> [Given passage]:
☆ ☆ ☆

So, obviously I’m still thinking a bit about genre and about essential subgenres. This is actually a slightly different take on the issue: I feel it would be quite defensible to create what we might call super-genres (or infragenres, or something like that).
Categories that pull books out of multiple classic genres to form a chunk of fiction that is cohesive, yet straddles ordinary genre boundaries.
One obvious choice for this kind of inclusive super-genre would be historicals. Here are the types of stories that ought to be included in this particular super-genre:
- Everything currently assigned to the historical genre.
- A lot of alternate history, but not the ones that most closely resemble modern life. Things like The Guns of the South by Turtledove.
- The most historical of historical romances. That is, novels in which the romance itself, while important, does not entirely overwhelm the historical elements. A fantastic example here would be Softly Falling by Carla Kelly.
- Alternate historical romances, such as Courtney Milan’s Countess Conspiracy. (This is probably a small group, but there it is.)
- Historical fantasy, such as Judith Merkle Riley’s wonderful Margaret of Ashbury novels, for example.
- Historical magical realism, like A Winter’s Tale by Helprin.
- Secondary world fantasy that feels historical, like Death of The Necromancer or One Night in Boukos.
- Certain kinds of time travel novels, like Island in the Sea of Time by Stirling, where modern people wind up way back in time somewhere. Or Black Out / All Clear by Connie Willis.
- Literary novels that involve time travel, like Kindred by Octavia Butler.
- Historical mysteries, like the Brother Cadfael mysteries.
- Historical narrative nonfiction, like The Boys in the Boat.
That’s ten categories that would belong to four different fiction genres — historical, romance, fantasy, and science fiction — plus one nonfiction category for good measure. They belong together in one super-genre because readers that like one of these categories are so likely to like every other type of story on this list. Not every individual book (obviously). That would be a little much to ask. But all the categories.

☆ ☆ ☆

> [Excerpted records]:
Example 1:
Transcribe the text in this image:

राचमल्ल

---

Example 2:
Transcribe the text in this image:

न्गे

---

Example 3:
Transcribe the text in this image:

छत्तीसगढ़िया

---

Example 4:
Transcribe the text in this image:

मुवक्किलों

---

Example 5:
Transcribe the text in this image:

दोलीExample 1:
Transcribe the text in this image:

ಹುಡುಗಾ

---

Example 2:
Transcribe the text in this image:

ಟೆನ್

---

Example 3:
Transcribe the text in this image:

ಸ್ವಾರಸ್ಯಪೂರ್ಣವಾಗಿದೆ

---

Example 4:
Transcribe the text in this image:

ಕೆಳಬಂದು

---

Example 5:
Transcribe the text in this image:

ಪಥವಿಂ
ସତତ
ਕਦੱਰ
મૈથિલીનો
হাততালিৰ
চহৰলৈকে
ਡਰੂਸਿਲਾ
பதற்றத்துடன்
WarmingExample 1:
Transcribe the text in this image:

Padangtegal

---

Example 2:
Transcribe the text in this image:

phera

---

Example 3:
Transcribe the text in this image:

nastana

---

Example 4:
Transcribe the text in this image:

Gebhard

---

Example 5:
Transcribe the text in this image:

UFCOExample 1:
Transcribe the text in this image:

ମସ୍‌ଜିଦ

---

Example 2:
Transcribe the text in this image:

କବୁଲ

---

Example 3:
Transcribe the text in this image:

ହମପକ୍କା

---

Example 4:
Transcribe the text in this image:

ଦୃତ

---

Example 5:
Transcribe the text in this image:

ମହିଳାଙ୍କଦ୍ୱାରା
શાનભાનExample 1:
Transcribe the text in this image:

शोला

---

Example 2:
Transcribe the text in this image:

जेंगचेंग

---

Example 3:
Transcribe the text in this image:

☆ ☆ ☆

> [Problems to work on]:
#1 From the post on super-genres, set down the text from "So, obviously I’m" up to and including "ordinary genre boundaries.".
#2 Answer these questions from the post on super-genres:
(a) Which book is given as an example of historical magical realism?
(b) What Courtney Milan novel is named as an alternate historical romance?
(c) Which four fiction genres do the listed categories belong to?
The data play no part in what is asked here.

> [Per-task outputs]:
#1
So, obviously I’m still thinking a bit about genre and about essential subgenres. This is actually a slightly different take on the issue: I feel it would be quite defensible to create what we might call super-genres (or infragenres, or something like that).
Categories that pull books out of multiple classic genres to form a chunk of fiction that is cohesive, yet straddles ordinary genre boundaries.

#2
(a) A Winter's Tale by Helprin
(b) Countess Conspiracy
(c) Historical, romance, fantasy, and science fiction